I was implying nothing of the sort. I see it as those who would never have the
type of access to the infrastructure associated with our educational system
(you know, K-12, free lunch, public transportation, student loans, and etc),
could learn how to evaluate information without the aid of a such an
institutionalized system (and even as the cost of the degree goes up, most
americans are going to essentially be priced out of even mediocre universities
if they don't want to live their productive lives paying student loans if they
can get a job not soon to be automated by computers/robots, of course, for the
chance [seeing as students today are lacking this ability even with the degree
according to this author] to learn how to evaluate information with patience).

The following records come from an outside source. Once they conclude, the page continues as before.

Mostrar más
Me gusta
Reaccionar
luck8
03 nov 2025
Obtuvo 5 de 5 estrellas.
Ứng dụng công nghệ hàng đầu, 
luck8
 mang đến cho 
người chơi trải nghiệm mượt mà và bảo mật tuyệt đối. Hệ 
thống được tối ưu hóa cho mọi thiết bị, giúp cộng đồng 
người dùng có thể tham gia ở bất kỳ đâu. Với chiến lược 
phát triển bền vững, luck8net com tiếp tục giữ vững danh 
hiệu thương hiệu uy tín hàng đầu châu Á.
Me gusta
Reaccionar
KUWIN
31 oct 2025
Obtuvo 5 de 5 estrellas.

The 20 year olds I sat in class with during MatSci seemed to equate evaluating
information with regurgitating what the professor regurgitated from his
lecture notes that he wrote up and posted online in the previous years, and
seemed so incompetent when unable to apply their "evaluation skills" when
trying to etch/dope wafers in lab (but able to deftly copypasta a lab report
together with their peers for that good ol' "A").

> _Most of them (of what I've read in biographies and interviews) attribute
> their success to hard work and study, which sure sounds like "patience" to
> me. Curiosity without patience = Reddit._

Notice how I wrote " _…would attribute their success to their patience (or
being told that they should be patient) before their own curiosity._ " and not
"Curiosity without patience" as I noted before that when I qualified the
circumstance where patience would be valuable in this context.